Hi!
It never worked, it is just that it never worked.
Wyatt Olson <mailto:wyatt.olson@xxxxxxxxx>
*To:* pygame-users@xxxxxxxx <mailto:pygame-users@xxxxxxxx>
This appears to get the total number of channels, not the number of
active channels. However, I tried using get_busy(), but it still does
not seem to work.
See the following modifications to my original code:
import pygame, time
for x in range(10):
print("Starting iteration " + str(x))
print("Initializing mixer")
pygame.mixer.init()
print("Loading sound")
sound = pygame.mixer.Sound("foo.wav")
print("Finding free channel")
channel = pygame.mixer.find_channel()
print("Channel object: " + str(channel))
print("Setting volume")
channel.set_volume(0.7)
print("Playing sound")
channel.play(sound)
print("Sleeping until sound is finished playing...")
while pygame.mixer.get_busy():
time.sleep(1)
print("Quitting mixer\n\n")
pygame.mixer.quit()
This displays the same behaviour.
In response to a previous comment about using channel.stop() before
quitting the mixer: this does not work either, as can be seen by
adding channel.stop() after the get_busy loop above.
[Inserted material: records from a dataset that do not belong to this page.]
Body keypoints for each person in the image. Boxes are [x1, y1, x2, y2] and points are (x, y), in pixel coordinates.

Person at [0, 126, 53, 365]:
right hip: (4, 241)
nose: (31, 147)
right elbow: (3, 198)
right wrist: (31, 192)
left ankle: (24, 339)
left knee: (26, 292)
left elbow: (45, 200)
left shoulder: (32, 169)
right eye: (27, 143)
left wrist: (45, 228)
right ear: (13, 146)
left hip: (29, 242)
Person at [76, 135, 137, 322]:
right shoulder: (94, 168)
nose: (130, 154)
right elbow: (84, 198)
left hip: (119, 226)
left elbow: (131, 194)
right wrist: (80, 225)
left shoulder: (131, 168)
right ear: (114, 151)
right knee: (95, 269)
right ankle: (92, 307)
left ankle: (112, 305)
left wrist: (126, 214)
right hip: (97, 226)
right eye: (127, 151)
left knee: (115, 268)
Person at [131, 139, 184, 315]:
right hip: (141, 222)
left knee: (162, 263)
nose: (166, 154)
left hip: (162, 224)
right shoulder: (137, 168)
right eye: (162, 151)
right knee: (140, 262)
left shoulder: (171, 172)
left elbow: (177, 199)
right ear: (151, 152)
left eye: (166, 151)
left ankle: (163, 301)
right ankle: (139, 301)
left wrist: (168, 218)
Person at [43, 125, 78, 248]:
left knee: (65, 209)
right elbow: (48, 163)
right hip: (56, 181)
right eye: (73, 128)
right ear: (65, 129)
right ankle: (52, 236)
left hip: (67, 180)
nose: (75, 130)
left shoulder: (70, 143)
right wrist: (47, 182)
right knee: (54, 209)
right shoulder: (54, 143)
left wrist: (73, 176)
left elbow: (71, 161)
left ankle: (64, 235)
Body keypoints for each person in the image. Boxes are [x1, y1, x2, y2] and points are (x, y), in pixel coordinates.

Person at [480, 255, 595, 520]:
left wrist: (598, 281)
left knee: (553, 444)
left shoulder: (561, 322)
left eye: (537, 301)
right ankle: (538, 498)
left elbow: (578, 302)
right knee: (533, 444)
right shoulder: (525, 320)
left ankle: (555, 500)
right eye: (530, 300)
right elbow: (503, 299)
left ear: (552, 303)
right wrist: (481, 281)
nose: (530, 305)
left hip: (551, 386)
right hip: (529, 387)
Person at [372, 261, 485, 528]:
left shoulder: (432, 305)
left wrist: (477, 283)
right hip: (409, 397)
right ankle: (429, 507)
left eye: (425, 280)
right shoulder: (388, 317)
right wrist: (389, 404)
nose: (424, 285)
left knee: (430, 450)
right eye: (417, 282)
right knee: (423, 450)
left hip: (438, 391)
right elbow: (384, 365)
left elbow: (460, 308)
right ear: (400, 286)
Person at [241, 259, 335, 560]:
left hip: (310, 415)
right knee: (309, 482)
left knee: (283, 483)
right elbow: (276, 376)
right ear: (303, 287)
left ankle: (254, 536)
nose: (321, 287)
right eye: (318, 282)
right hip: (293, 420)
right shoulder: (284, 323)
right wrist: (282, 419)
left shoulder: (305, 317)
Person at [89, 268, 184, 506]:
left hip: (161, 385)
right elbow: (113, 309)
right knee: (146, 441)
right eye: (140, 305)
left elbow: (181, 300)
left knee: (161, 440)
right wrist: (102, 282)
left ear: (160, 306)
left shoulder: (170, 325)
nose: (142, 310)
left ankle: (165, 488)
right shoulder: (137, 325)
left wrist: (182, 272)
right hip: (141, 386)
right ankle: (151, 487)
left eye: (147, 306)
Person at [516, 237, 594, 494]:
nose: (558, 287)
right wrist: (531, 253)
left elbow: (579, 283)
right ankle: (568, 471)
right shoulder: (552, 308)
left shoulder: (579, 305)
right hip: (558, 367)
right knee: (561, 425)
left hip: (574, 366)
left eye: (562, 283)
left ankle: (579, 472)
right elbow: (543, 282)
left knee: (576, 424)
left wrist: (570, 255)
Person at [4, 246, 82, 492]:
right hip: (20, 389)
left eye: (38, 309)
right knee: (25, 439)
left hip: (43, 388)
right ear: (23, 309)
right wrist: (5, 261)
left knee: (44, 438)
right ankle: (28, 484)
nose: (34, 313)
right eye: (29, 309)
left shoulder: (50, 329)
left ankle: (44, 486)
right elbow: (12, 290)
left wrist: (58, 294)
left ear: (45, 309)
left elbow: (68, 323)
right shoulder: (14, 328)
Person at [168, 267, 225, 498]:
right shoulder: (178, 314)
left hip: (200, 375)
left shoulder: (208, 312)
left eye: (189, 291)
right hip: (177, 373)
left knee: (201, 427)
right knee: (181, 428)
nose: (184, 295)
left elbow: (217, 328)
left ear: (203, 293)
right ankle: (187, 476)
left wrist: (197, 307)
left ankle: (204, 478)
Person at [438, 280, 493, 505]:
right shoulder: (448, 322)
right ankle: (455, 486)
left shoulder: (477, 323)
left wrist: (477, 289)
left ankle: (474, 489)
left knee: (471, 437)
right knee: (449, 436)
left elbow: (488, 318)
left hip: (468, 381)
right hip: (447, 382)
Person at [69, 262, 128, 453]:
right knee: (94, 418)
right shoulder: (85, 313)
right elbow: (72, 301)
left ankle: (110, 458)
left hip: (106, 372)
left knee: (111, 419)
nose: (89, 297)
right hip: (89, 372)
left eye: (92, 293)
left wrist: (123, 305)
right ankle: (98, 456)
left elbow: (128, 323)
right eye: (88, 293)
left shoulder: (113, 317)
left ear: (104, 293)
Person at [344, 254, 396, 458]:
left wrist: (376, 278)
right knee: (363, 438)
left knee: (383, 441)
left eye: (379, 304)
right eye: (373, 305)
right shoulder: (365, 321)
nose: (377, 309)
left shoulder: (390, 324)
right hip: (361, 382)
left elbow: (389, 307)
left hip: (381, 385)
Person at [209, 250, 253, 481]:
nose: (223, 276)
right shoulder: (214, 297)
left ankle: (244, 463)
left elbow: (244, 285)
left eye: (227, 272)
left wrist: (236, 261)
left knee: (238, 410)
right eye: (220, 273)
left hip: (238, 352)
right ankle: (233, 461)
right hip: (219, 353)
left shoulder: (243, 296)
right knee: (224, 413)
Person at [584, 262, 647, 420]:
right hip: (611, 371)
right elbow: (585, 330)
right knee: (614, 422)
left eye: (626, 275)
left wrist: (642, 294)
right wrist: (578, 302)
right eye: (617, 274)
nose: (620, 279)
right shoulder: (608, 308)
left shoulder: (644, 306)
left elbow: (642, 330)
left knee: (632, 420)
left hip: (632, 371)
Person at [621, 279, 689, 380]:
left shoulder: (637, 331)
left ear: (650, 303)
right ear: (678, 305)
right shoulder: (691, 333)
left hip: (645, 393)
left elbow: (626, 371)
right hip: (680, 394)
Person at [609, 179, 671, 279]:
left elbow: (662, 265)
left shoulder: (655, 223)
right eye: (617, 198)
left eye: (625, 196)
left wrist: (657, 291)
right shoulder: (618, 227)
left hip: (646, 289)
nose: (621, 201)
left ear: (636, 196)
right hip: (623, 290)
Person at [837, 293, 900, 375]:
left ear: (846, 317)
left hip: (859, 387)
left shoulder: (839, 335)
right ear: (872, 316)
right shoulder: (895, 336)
Has anyone tried running this code themselves? I am wondering if I am
experiencing some obscure bug, possibly platform specific. I am
running on OS X, but don't have access to other systems for
troubleshooting. If someone else has access to a Windows or Linux
box, and is able to prove if this fails on those systems as well, that
may be useful.
Cheers
Ian Mallett wrote:
On 7/2/08, *Wyatt Olson* <wyatt.olson@xxxxxxxxx
<mailto:wyatt.olson@xxxxxxxxx>> wrote:
Is there anything which can return a list of all currently active
channels?
pygame.mixer.get_num_channels()
This returns 0 if none are playing and > 0 if there are.